When it comes to the way you format your title tags, there really isn’t a “right way” to do it. With that being said, in order to be effective, your title must encourage clicks and follow some basic rules and style guides. These will be presented and explained in this series.
Today’s topic:
Write your titles for the user first
Titles serve two main functions: they tell search engine spiders what your site is about, and they serve as an introduction to potential visitors. If the title doesn’t look useful or compelling, those visitors will never move beyond the “potential” phase. The number one thing to keep in mind when crafting your page titles is user experience! If you get that right, search engine indexing will almost always work itself out. Even Google thinks so.
As Google crawls your site, it looks for words and phrases to indicate what each page is about, then indexes that page accordingly. The entire goal is to return the most relevant results possible for any given query. (Or is it?) The title, logically, is one of the most heavily weighted bits of data on any page. It’s your chance to tell the spider what you believe is important about the page. Once the page is indexed, the search engine part of the equation is pretty much done. (Of course your site is crawled regularly to keep results up to date.)

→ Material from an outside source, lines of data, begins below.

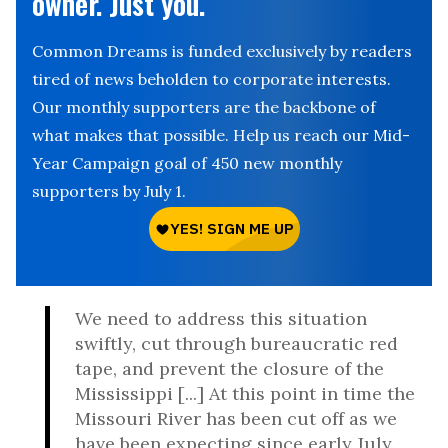
owner. Just you.
Common Dreams is funded exclusively by readers
tired of news beholden to corporate interests.
Our monthly supporters are the backbone of
what makes that possible. Help us reach our Mid-
Year Campaign goal of 450 new monthly
supporters by July 1.
We need to address this situation
swiftly, cut through bureaucratic red
tape, and prevent the closure of the
Mississippi [...] At this point in time the
Missouri River has been cut off as we
have been expecting since early July.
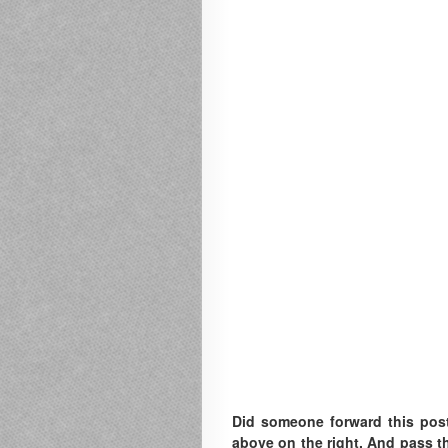
Did someone forward this pos
above on the right. A
nd pass th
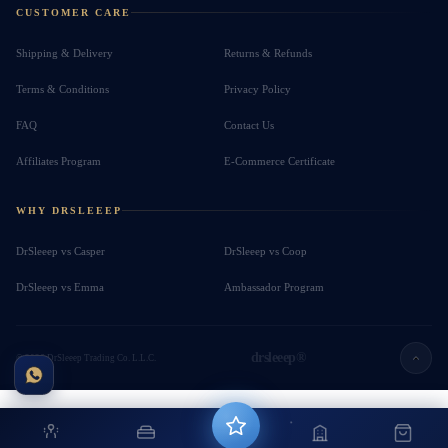
CUSTOMER CARE
Shipping & Delivery
Returns & Refunds
Terms & Conditions
Privacy Policy
FAQ
Contact Us
Affiliates Program
E-Commerce Certificate
WHY DRSLEEEP
DrSleeep vs Casper
DrSleeep vs Coop
DrSleeep vs Emma
Ambassador Program
drsleeep®
© 2026 DrSleeep Trading Co. L.L.C.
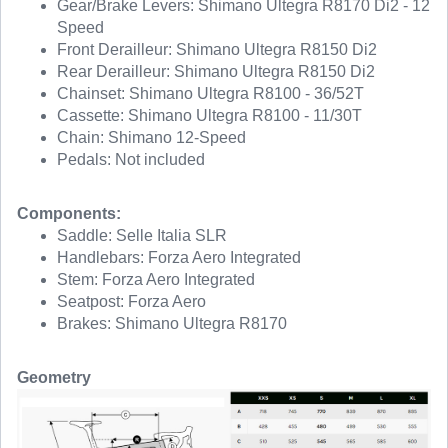
Gear/Brake Levers: Shimano Ultegra R8170 Di2 - 12
Speed
Front Derailleur: Shimano Ultegra R8150 Di2
Rear Derailleur: Shimano Ultegra R8150 Di2
Chainset: Shimano Ultegra R8100 - 36/52T
Cassette: Shimano Ultegra R8100 - 11/30T
Chain: Shimano 12-Speed
Pedals: Not included
Components:
Saddle: Selle Italia SLR
Handlebars: Forza Aero Integrated
Stem: Forza Aero Integrated
Seatpost: Forza Aero
Brakes: Shimano Ultegra R8170
Geometry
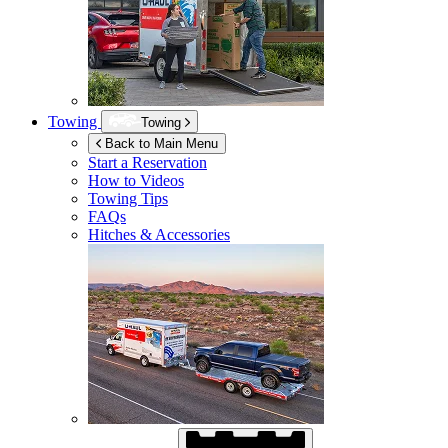
Towing
Towing
Back to Main Menu
Start a Reservation
How to Videos
Towing Tips
FAQs
Hitches & Accessories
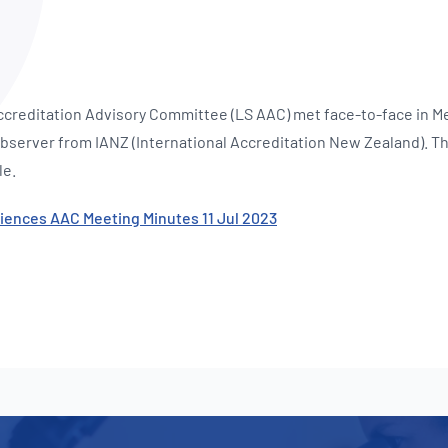
NATA
Sleep Disorders Services
TSANZ
Labor
SDS
ccreditation Advisory Committee (LS AAC) met face-to-face in Me
bserver from IANZ (International Accreditation New Zealand). T
le.
ciences AAC Meeting Minutes 11 Jul 2023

At this point the title’s job description changes. Not only does it need to convey an idea of what can be found on the site, it has to do so in a way that garners clicks from those who read it. Recall from last week that the title appears as the headline on the SERPs, and it’s the default anchor text for links shared on social networks. People who see your title in either of these places will very likely make the decision of whether or not to click based on the title. Most of the guidelines in the following posts are geared toward making your title work for people, not crawlers. It doesn’t matter how well you rank if no one ever clicks.